Мой вариант был наилучшим: я не собирался ехать вообще. Сказав дома, что еду в горы, а Конторе — что домашние дела не позволяют мне десять дней валять дурака за казённый счёт, я собирался затаиться в квартире Игоря и произвести некоторые действия, наблюдения, чёрт их знает… в общем, произвести. Было прекрасно нос к носу столкнуться с собственной мечтой (а как он шёл тогда по Невскому… и, вынужден признать, вдвоём они шикарно смотрелись), но дать этой распрекрасной мечте себя убить — уже перебор. И без того я с трудом удерживал равновесие, и поток неконтролируемой жизни опасно подступал и захлёстывал.

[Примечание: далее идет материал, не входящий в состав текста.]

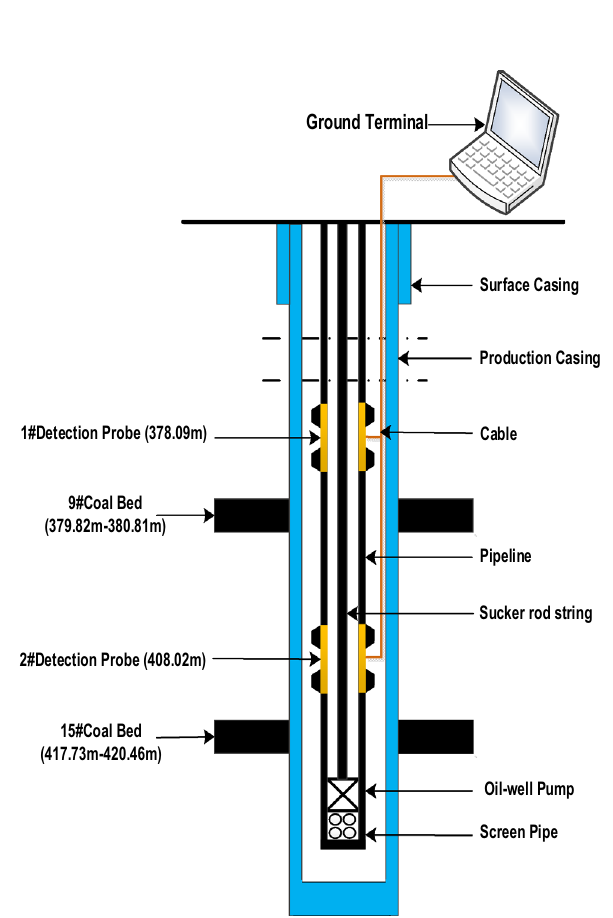
Fig. 7 Detection probe installation position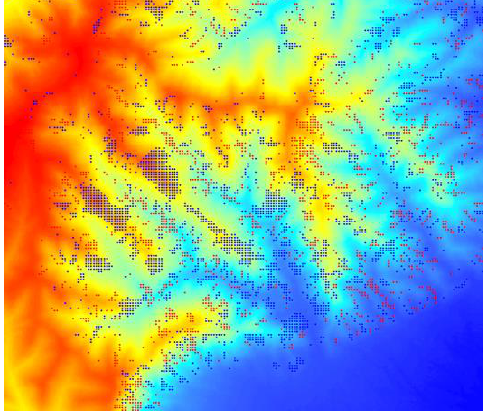
Figure 4. The checking points with residuals larger than 10 meter distribution in 5-meter grid DSM automatically generated with Forward-Backward stereo views images 4.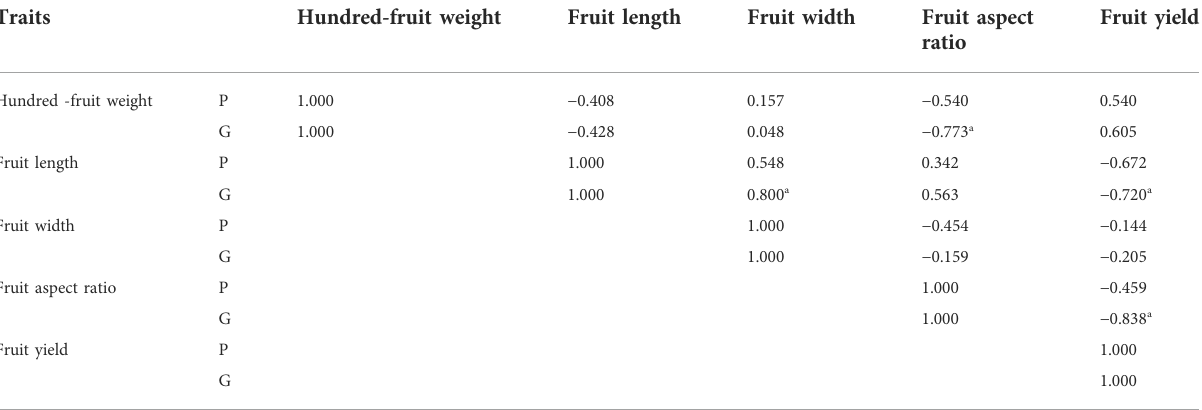
Fruit yield ratio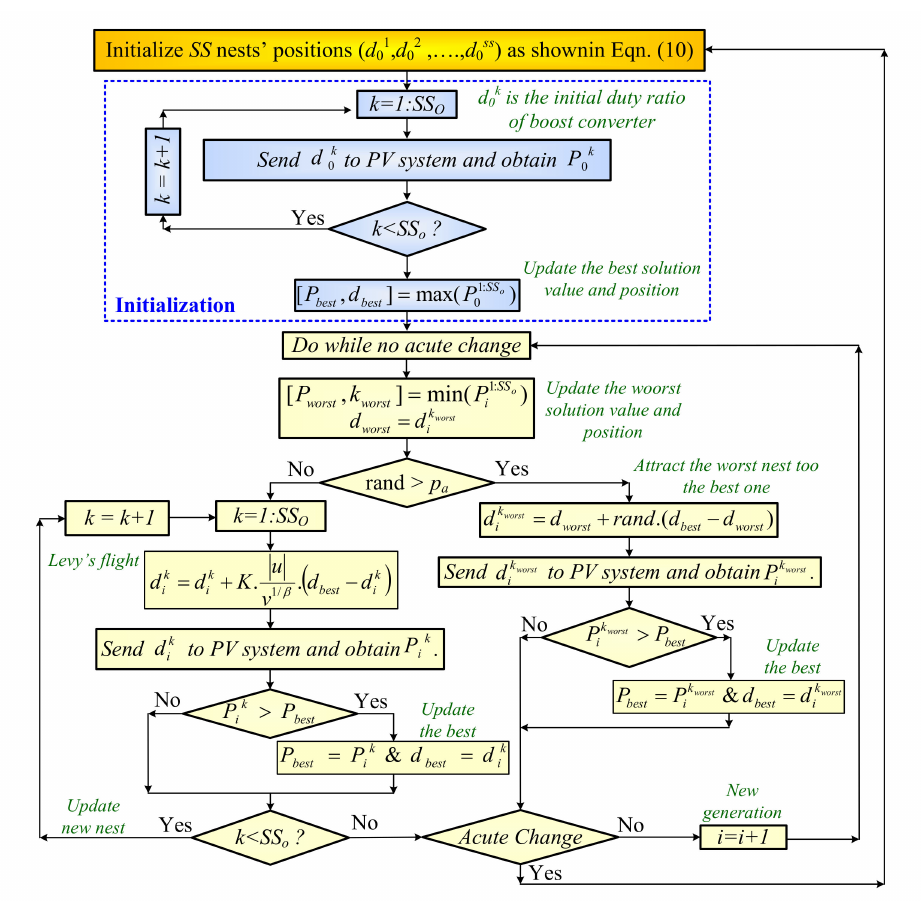
Figure 5. Improved Cuckoo search algorithm in MPPT of PV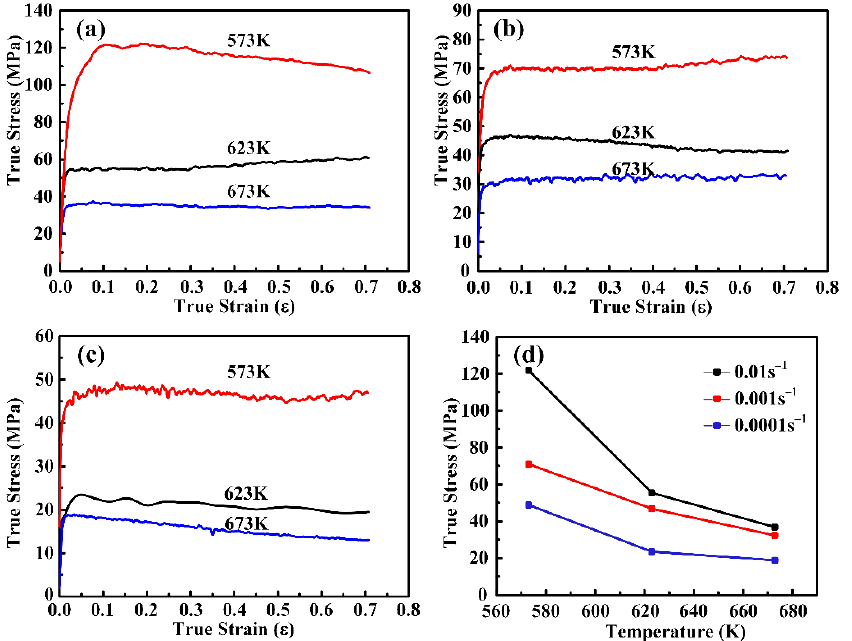
Figure 3. True stress–strain curves of as-extruded Mg–6Zn–5Ca–3Ce alloy fabricated by rapid solidification (RS) at ( a ) 0.01 s − 1 ; ( b ) 0.001 s − 1 ; ( c ) 0.0001 s − 1 and ( d ) variation of the peak stress under different deformation conditions.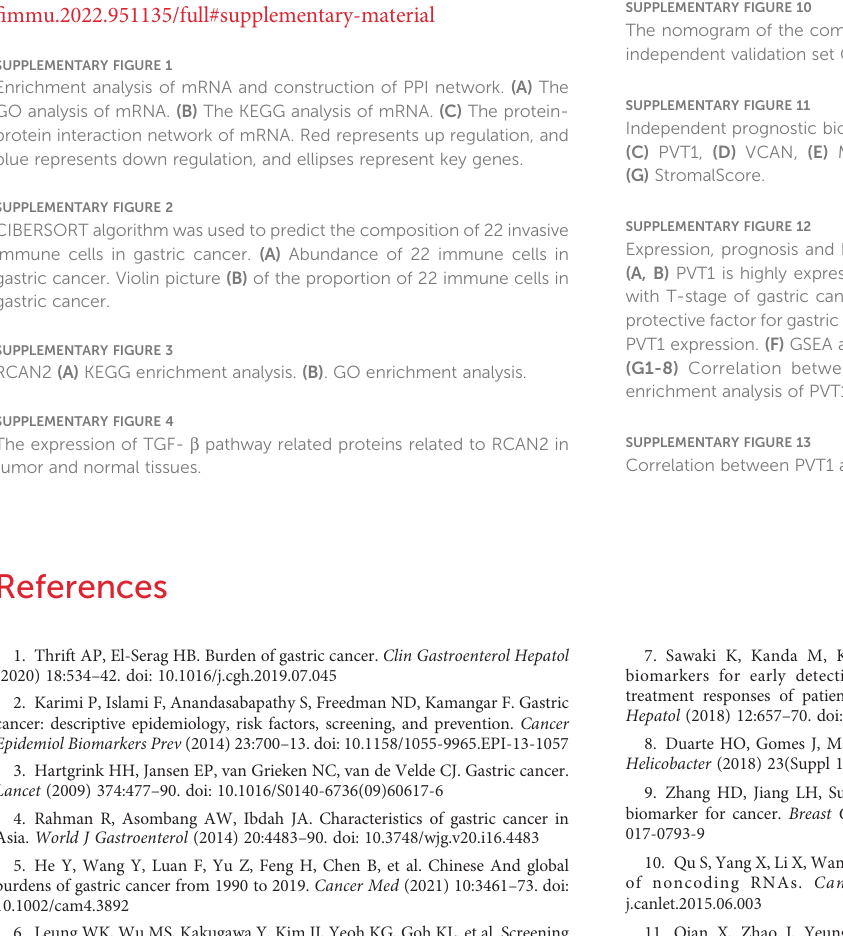
SUPPLEMENTARY FIGURE 8 Thedifferencesintheexpressionofsurvivalstatusandprognosticmarkers of GC patients with different risk scores. (A1-3) Training set based on TCGA database. (B1-3) Veri fi cation set based on GEO62254. (C1-3) Veri fi cation set based on GEO15459.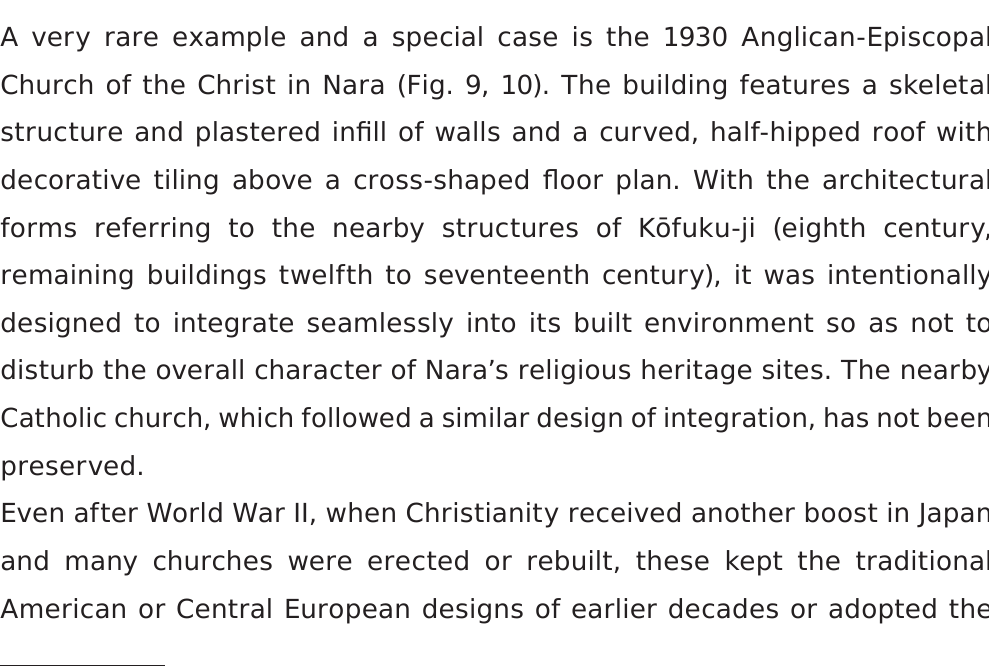
FIgure 9+10 ANGLICAN-EPISCOPAL CHURCH OF THE CHRIST IN NARA (1930, KICHITARO OKI) (FIG 9. COURTESY OF MR. MARTIN FEILER,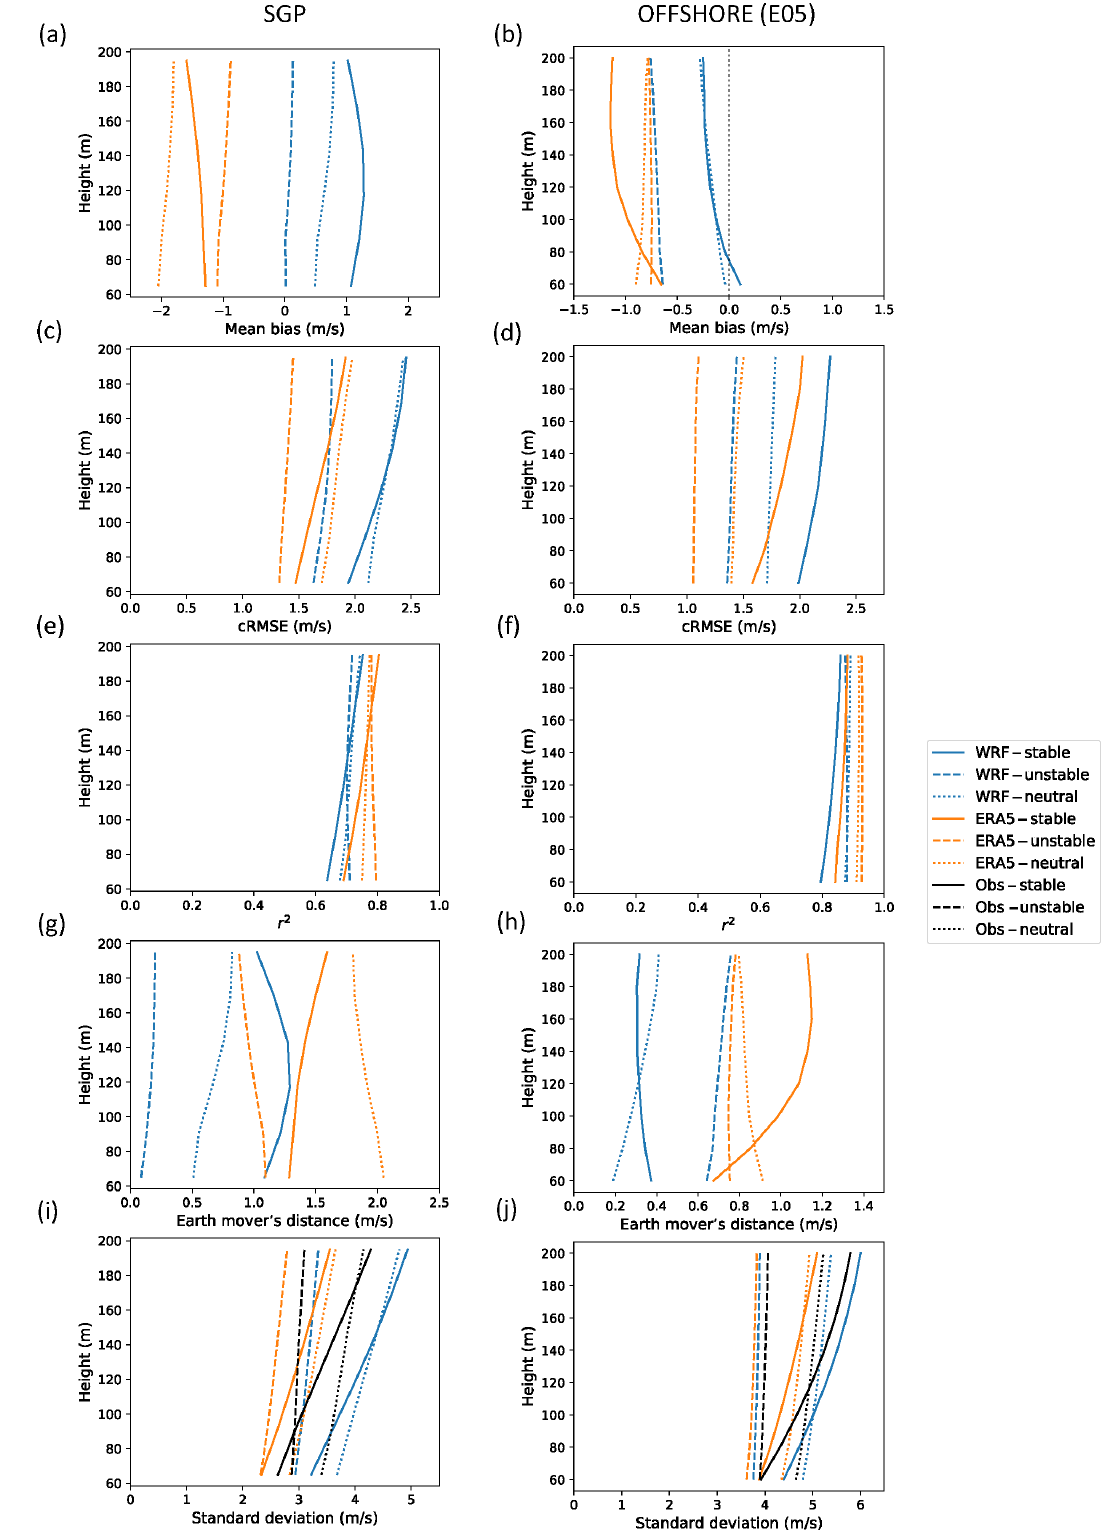
Figure 6. Vertical profiles of performance metrics segregated by atmospheric stability at the SGP C1 site (left) and at the location of the E05 lidar (right). Results from the E06 lidar are included in the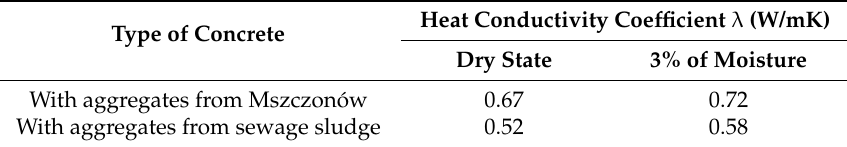
Table 6. Heat conductivity coefficients of lightweight aggregate-concretes.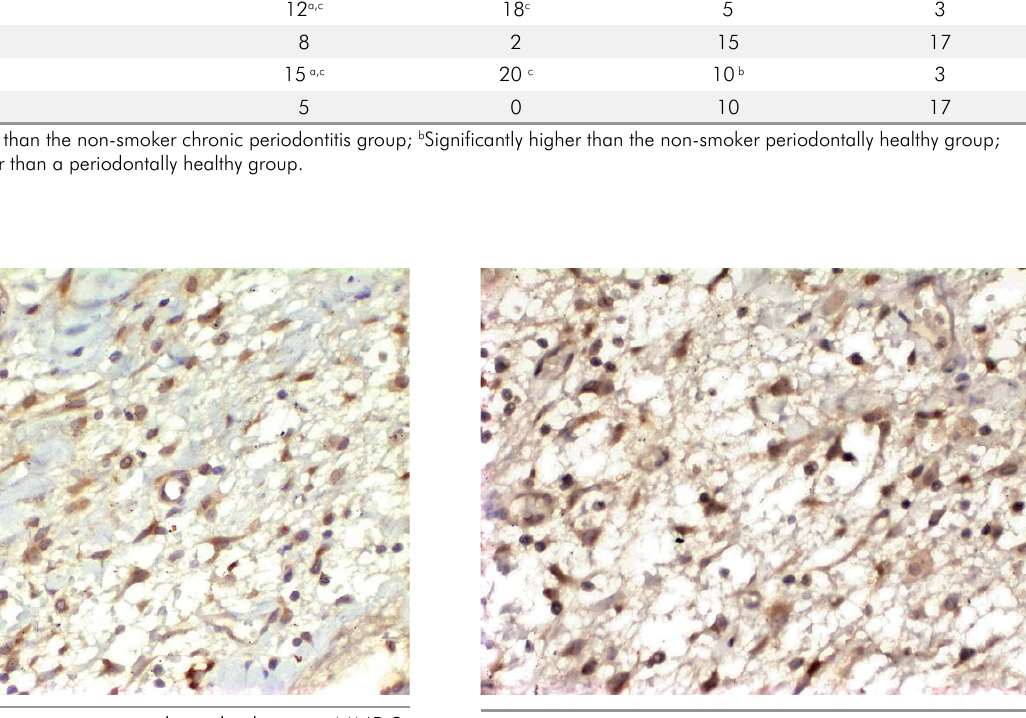
Figure 4. By immunostaining with antibodies anti-MMP-2, positive cytoplasmic staining with MMP-2 observed in a majority of fibroblasts. Inflammatory cells showing negative staining with mixed fibroblasts are noteworthy. (Immunostaining with antibodies anti-MMP-2, x400) (CP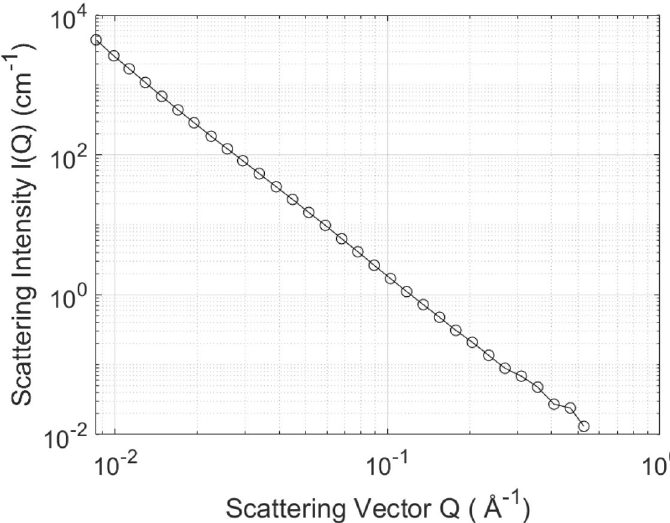
Figure 3. SAXS data for ORS.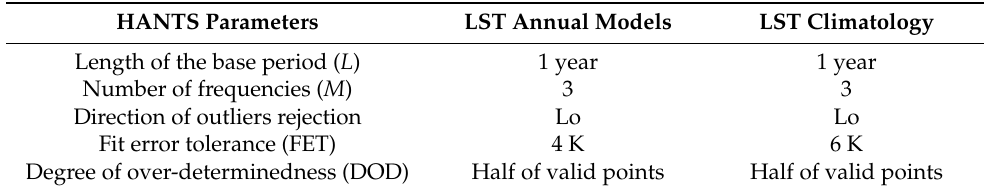
Table 2. Parameters used in HANTS algorithm to pre-process LST data.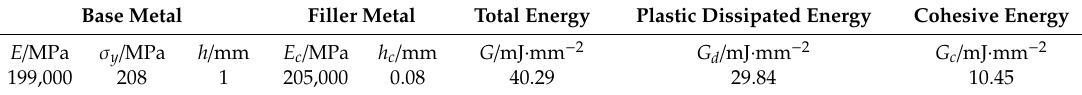
Table 5. Results of the tensile testing of T-type SS304/BNi-2 brazed joints.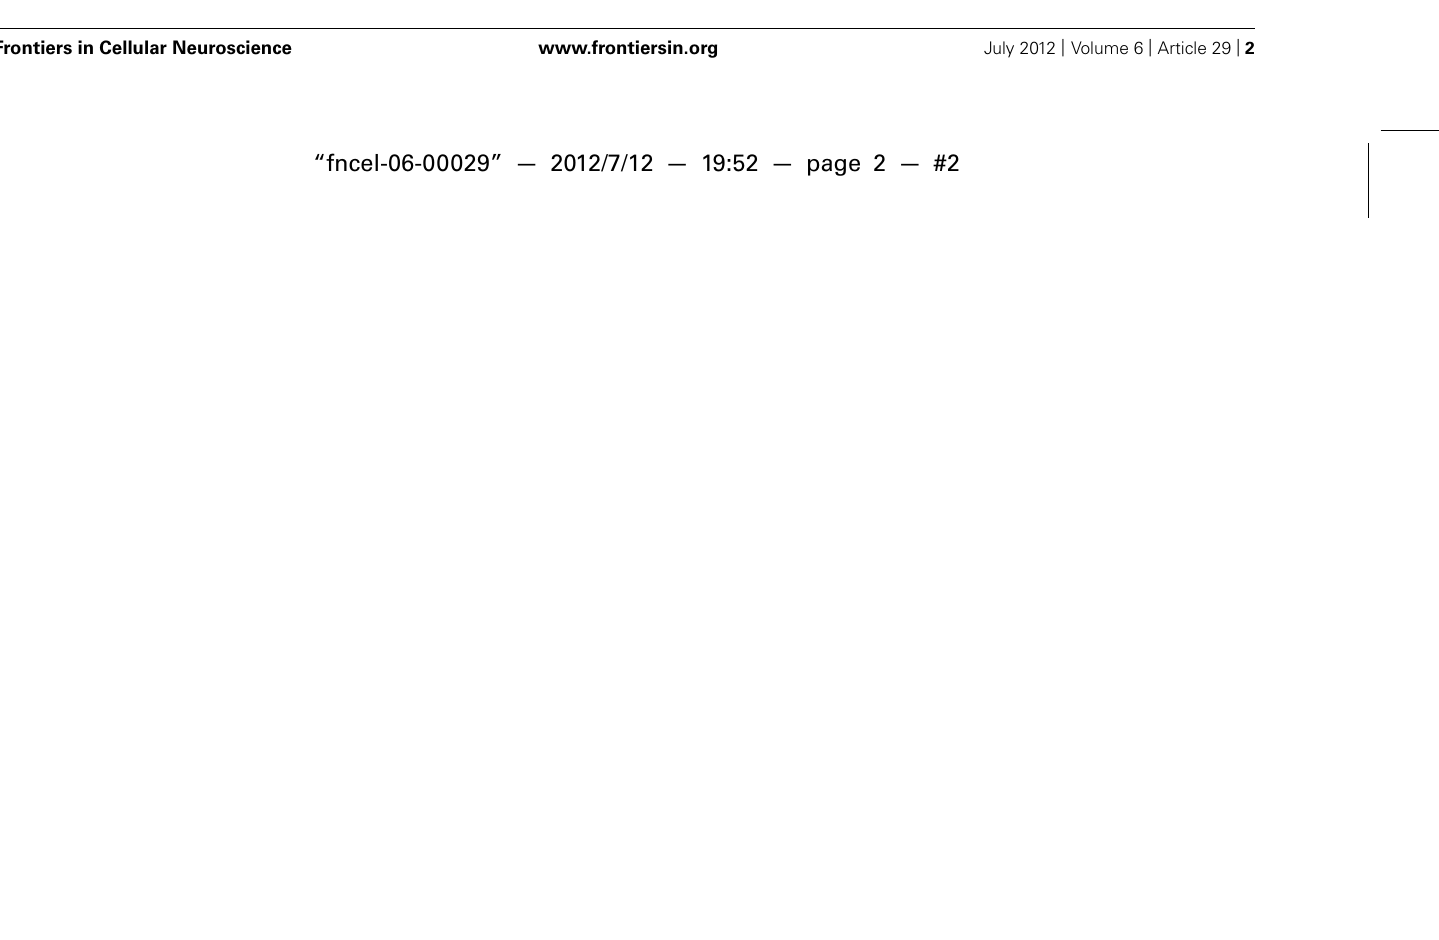
FIGURE 1 | Olfactory coding and disruption of insect behavior through OR modulation. (A) Two models of receptor codes for odorants. In the concept of combinatorial coding , a general odorant (e.g., Odorant 2) is detected by a unique set of generalist ORs (ORa-Orco and ORb-Orco), while a pheromone is specifically recognized by a specialist OR (ORc-Orco). Broad-tuning results from promiscuous orthosteric sites on ORs.The specialist coding model assumes that adaptive evolution shapes orthosteric sites to specifically recognize low concentrations of semiochemicals (Sem.),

Я заехал туда накануне Нового года, просто заехал заглянуть по дороге — и едва не налетел на гадёныша, который по дорожке к подъезду пронёсся не видя меня, как оживший кошмар и ужас на крыльях ночи. (Пользуюсь этими штампами в силу их если не убедительности, то адекватности.) От него взрывной волной пёрла наркотическая энергия. Стремительный, невменяемый, во власти недоступной мне эйфории, он впервые испугал меня по-настоящему, будто чужой человек. Чужой: способный на что угодно, сильный своей свободой от общего грязного прошлого. Сбежал он сам или, быть может, его выкрали, поставили перед ним задачи или отпустили отдыхать — безразлично; я понимал одно: у меня больше не было брата. Всё рухнуло. Всё, думал я, кончено. Я прислонился к машине и слушал, как моё сердце стучит на всю вселенную. И, как всегда в таких случаях, я знал, что ещё не поздно повернуться и отбыть восвояси.

Шизофреник

— Мне в прошлый раз было двадцать восемь, а в этот исполнится тридцать два, — говорит Херасков. — Двадцать девятого февраля у меня день рождения. Смешно?

Я не находил, что ответить, проклинал себя за то, что полез с вопросами — ну а кто же знал? — и мне было совсем не смешно. Родиться в високосный год, да ещё в тот самый день — может, это и не было настоящим клеймом отверженности, как её обычно представляют люди, но всё же что-то слепо безжалостное, глумливое отмечало родившихся. Сам-то Херасков, не отрицаю, был совершенно нормальный, эталон нормальности, насколько я его знал. Но и таких слепое и безжалостное находит по особому, не чуемому ими самими запаху.